**PASSAGE TO READ**:
--------
MR Imaging Biomarkers to Monitor Early Response to Hypoxia-Activated Prodrug TH-302 in Pancreatic Cancer Xenografts

Abstract

TH-302 is a hypoxia-activated prodrug known to activate selectively under the hypoxic conditions commonly found in solid tumors. It is currently being evaluated in clinical trials, including two trials in Pancreatic Ductal Adenocarcinomas (PDAC). The current study was undertaken to evaluate imaging biomarkers for prediction and response monitoring of TH-302 efficacy in xenograft models of PDAC. Dynamic contrast-enhanced (DCE) and diffusion weighted (DW) magnetic resonance imaging (MRI) were used to monitor acute effects on tumor vasculature and cellularity, respectively. Three human PDAC xenografts with known differential responses to TH-302 were imaged prior to, and at 24 h and 48 hours following a single dose of TH-302 or vehicle to determine if imaging changes presaged changes in tumor volumes. DW-MRI was performed at five b-values to generate apparent diffusion coefficient of water (ADC) maps. For DCE-MRI, a standard clinically available contrast reagent, Gd-DTPA, was used to determine blood flow into the tumor region of interest. TH-302 induced a dramatic decrease in the DCE transfer constant (Ktrans) within 48 hours after treatment in the sensitive tumors, Hs766t and Mia PaCa-2, whereas TH-302 had no effect on the perfusion behavior of resistant SU.86.86 tumors. Tumor cellularity, estimated from ADC, was significantly increased 24 and 48 hours after treatment in Hs766t, but was not observed in the Mia PaCa-2 and SU.86.86 groups. Notably, growth inhibition of Hs766t was observed immediately (day 3) following initiation of treatment, but was not observed in MiaPaCa-2 tumors until 8 days after initiation of treatment. Based on these preclinical findings, DCE-MRI measures of vascular perfusion dynamics and ADC measures of cell density are suggested as potential TH-302 response biomarkers in clinical trials.

Fig 1. Representative K^trans maps for HS766t, Mia PaCa-2 and Su.86.86 tumor type from DCE-MRI (L-R).

As demonstrated in the histogram, K^trans generated from HS766t and Mia-PaCa-2 tumors were dramatically decreased 48 hours after TH-302 treatment compared to pre-treatment values. There were no significant changes observed for a SU.86.86 mouse at the same time point.

Fig 2. Time-course imaging result of DCE-MRI and DW-MRI.
--------
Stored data
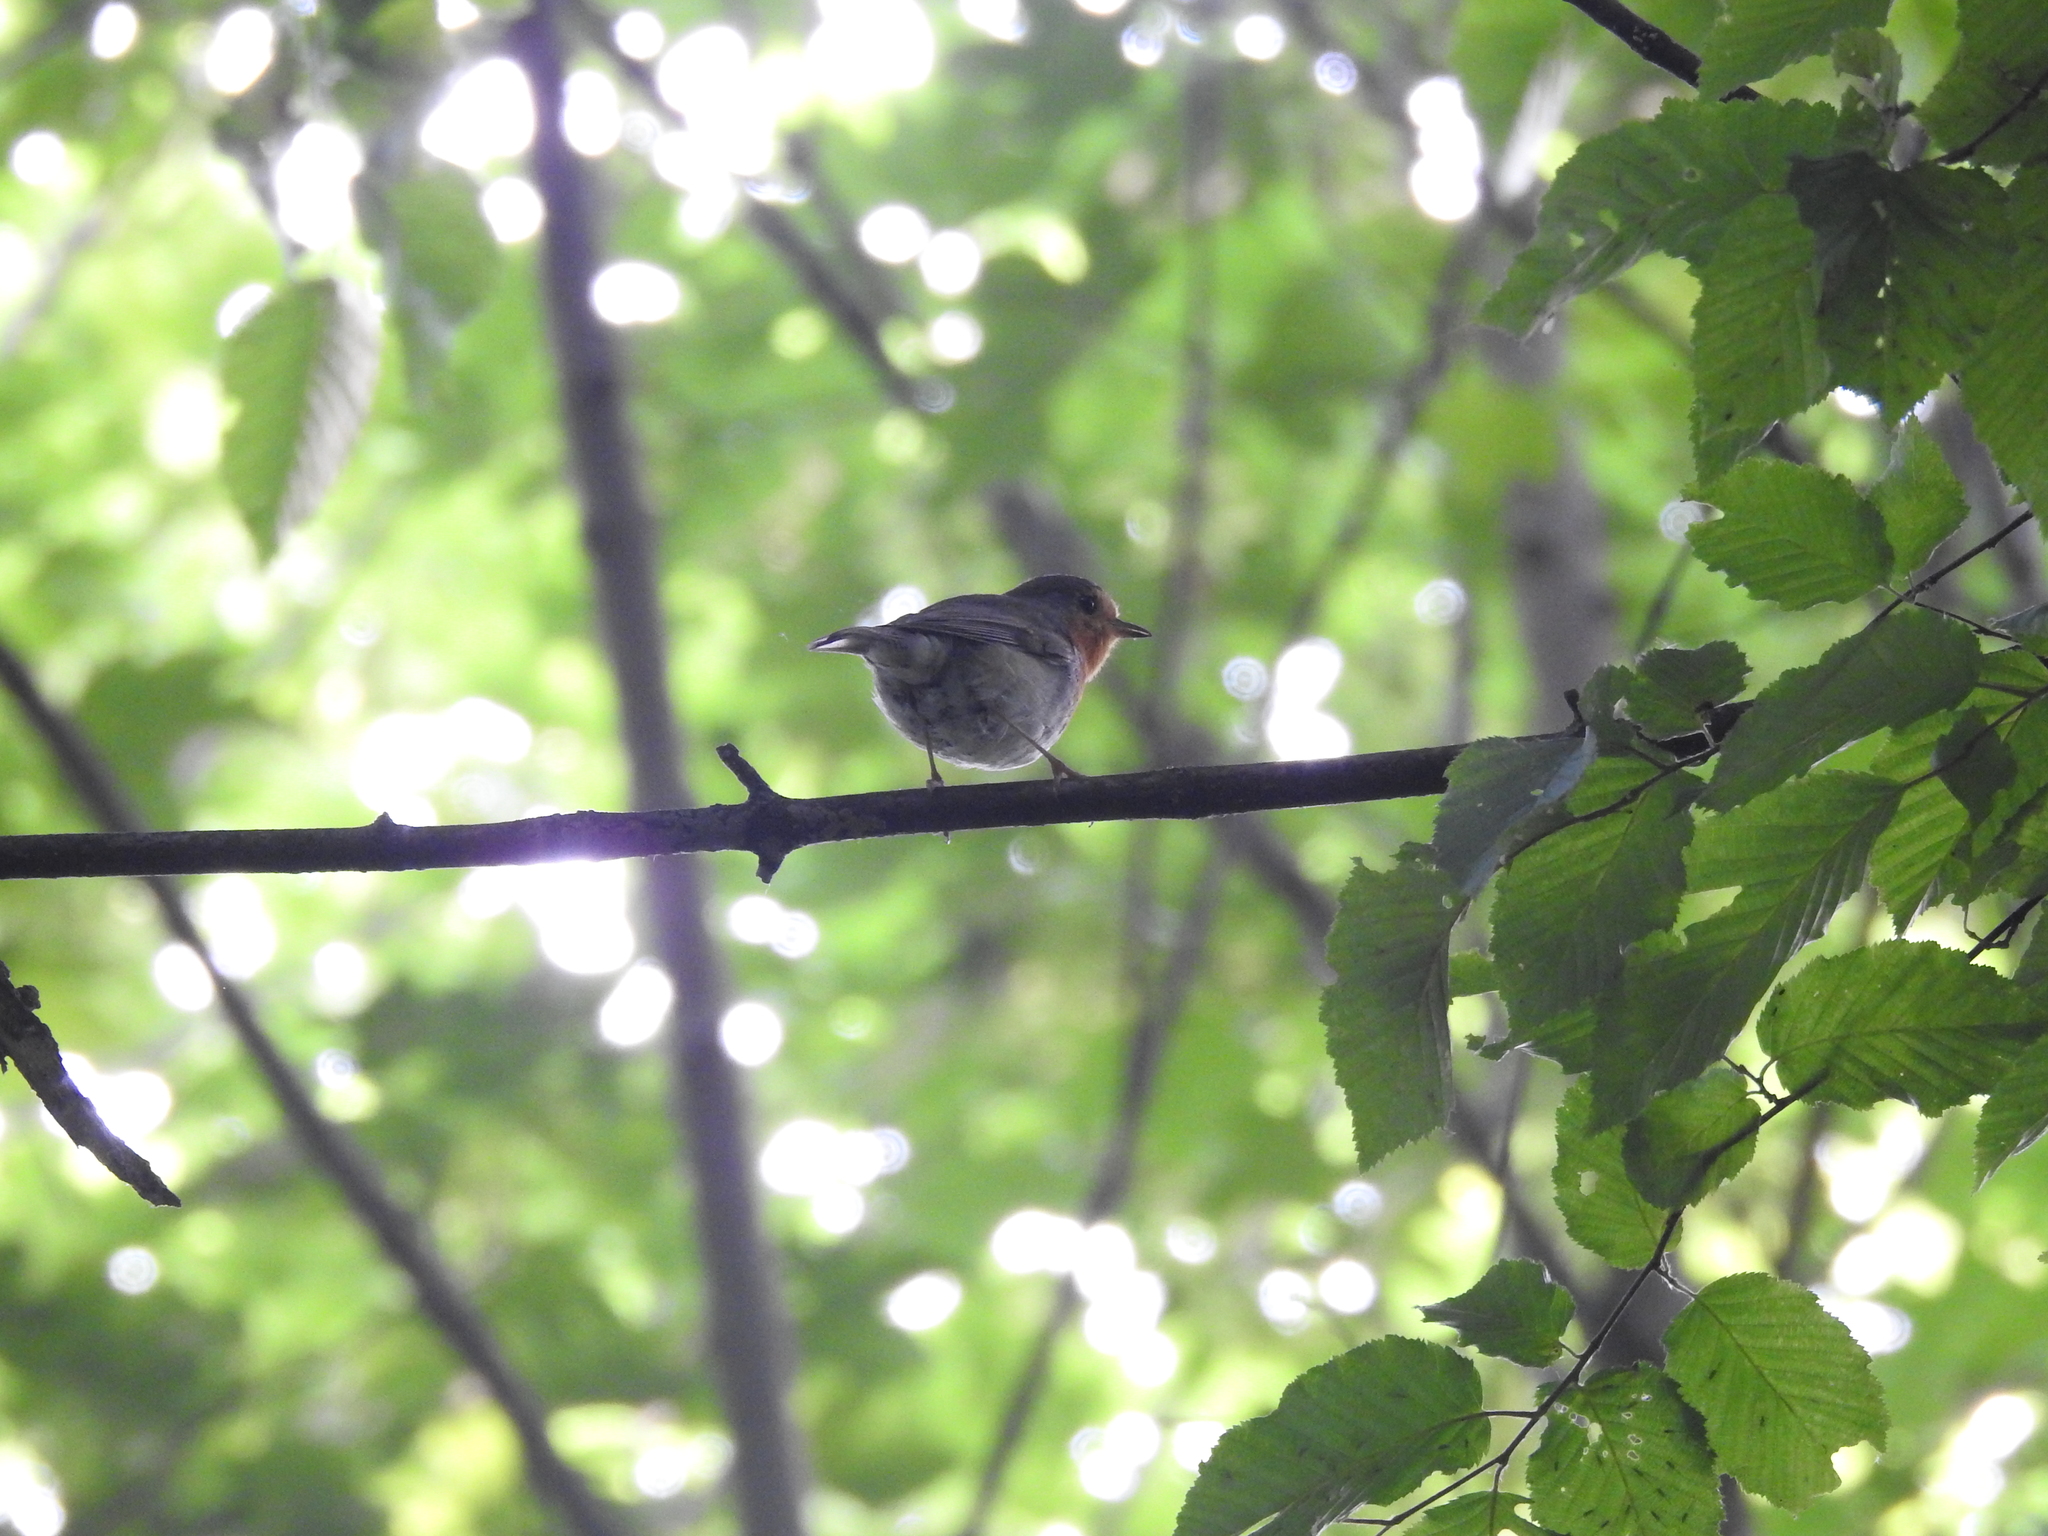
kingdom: Animalia
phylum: Chordata
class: Aves
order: Passeriformes
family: Muscicapidae
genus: Erithacus
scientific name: Erithacus rubecula
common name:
--------
**TASK ITEM A**:
In the TH-302 pancreatic cancer imaging text, which contrast reagent was used for DCE-MRI?
**TASK ITEM B**:
Continue the text on MRI monitoring of TH-302 in pancreatic cancer xenografts from its last line.

**ANSWER A**:
Gd-DTPA

**ANSWER B**:
A) Time-courses of normalized mean K^trans values. The mean values of normalized K^trans decreased 69% for TH-302 treated mice in Hs766t tumors, decreased 46% for Mia PaCa-2 tumors and increased 5% in SU.86.86 tumors. B) Changes in normalized mean tumor ADC values over time. A substantial increase in relative mean ADCs was observed for the TH-302 treated group at post- 24 and 48 hours (29% increasing for 24h, p<0.01; 17% increasing for 48h, p<0.01). MIA PaCa-2 is not statistically significant different between conducted groups (8% increasing for 24h, P>0.05; 4% increasing for 48h, p>0.05). For SU.86.86, no significant change was detected by DW-MRI for both TH-302 and control group (3% decreasing for 24h, p>0.05; 0.5% increasing for 48h, p>0.05). The normalization was calculated by the average of the difference of pre- and post-treatment in Th302 group relative to average of the difference of pre- and post-treatment in control group. Error bars stand for standard deviation.

Fig 3. ADC maps and histograms of DW-MRI from representative animals at different time points pre- and post-treatment initiation.

A dramatically increased ADCs observed in HS766T, but not in the other two tumor types.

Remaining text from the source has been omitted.